Another top story included interim results of the phase 2 TALAPRO-1 study that showed the PARP inhibitor talazoparib (Talzenna, Pfizer Oncology) was active and safe in certain men with metastatic prostate cancer.

Read these and more news in hematology/oncology below:

FDA grants priority review to brigatinib for first-line treatment of ALK-positive lung cancer

The FDA granted priority review to brigatinib as first-line treatment for anaplastic lymphoma kinase-positive metastatic non-small cell lung cancer, according to the agent’s manufacturer. Read more.
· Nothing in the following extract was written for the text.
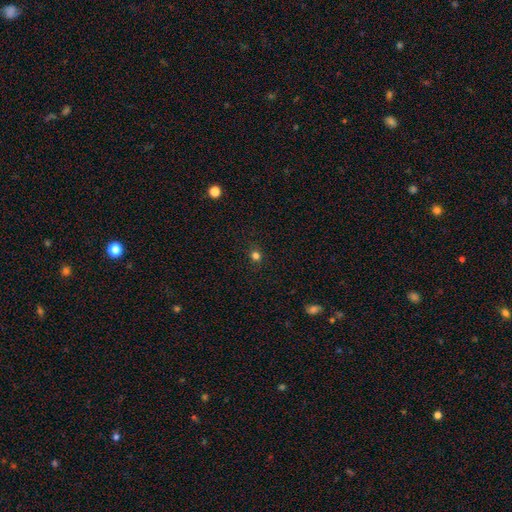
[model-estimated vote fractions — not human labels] smooth 78%, star or artifact 18%, featured or disk 5%. Down the decision tree: how rounded — round (87%); merging — none (88%).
Talazoparib active, safe among subset of men with metastatic prostate cancer

Talazoparib monotherapy induced promising antitumor activity in men with metastatic castration-resistant prostate cancer who previously received docetaxel, according to the first interim analysis of the single-arm, phase 2 TALAPRO-1 study presented at Genitourinary Cancers Symposium. Read more.

 

The FDA granted priority review to brigatinib as first-line treatment for anaplastic lymphoma kinase-positive metastatic non-small cell lung cancer.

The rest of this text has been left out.